Exercise materials
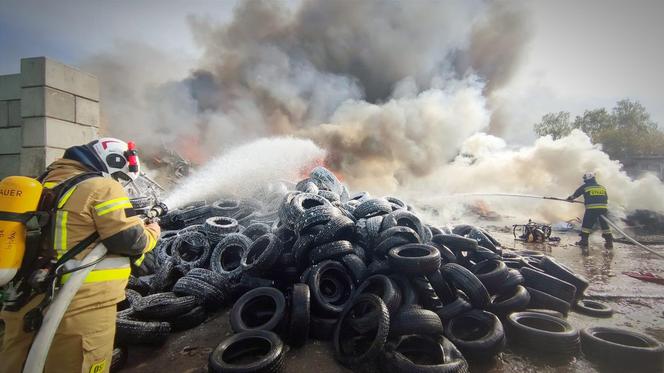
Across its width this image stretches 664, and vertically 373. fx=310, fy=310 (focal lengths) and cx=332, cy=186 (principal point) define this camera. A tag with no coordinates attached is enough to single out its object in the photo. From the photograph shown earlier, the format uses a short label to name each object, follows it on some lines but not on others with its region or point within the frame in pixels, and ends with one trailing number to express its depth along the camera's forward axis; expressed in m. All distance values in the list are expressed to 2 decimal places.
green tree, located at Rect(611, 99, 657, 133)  45.97
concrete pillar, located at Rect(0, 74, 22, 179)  7.23
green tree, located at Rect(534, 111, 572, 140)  49.19
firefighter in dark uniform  10.85
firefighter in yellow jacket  2.51
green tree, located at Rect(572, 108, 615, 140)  47.06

Exercise instructions
Copy every record exactly, but skip the pictures.

Task answer
Across its width this image stretches 664, and vertically 373. fx=310, fy=310 (focal lengths) and cx=332, cy=186 (principal point) define this camera. A tag with no coordinates attached is enough to single out its object in the photo. From the photograph shown earlier, the format uses a short label to name each object, follows it on some lines but not on others with its region or point within the frame in pixels, and ends with one trailing number to express its depth along the camera's forward axis; expressed in m. All distance values in the list are expressed to 2 decimal places.
green tree, located at Rect(611, 99, 657, 133)  45.97
concrete pillar, located at Rect(0, 74, 22, 179)  7.23
green tree, located at Rect(534, 111, 572, 140)  49.19
firefighter in dark uniform  10.85
firefighter in yellow jacket  2.51
green tree, located at Rect(572, 108, 615, 140)  47.06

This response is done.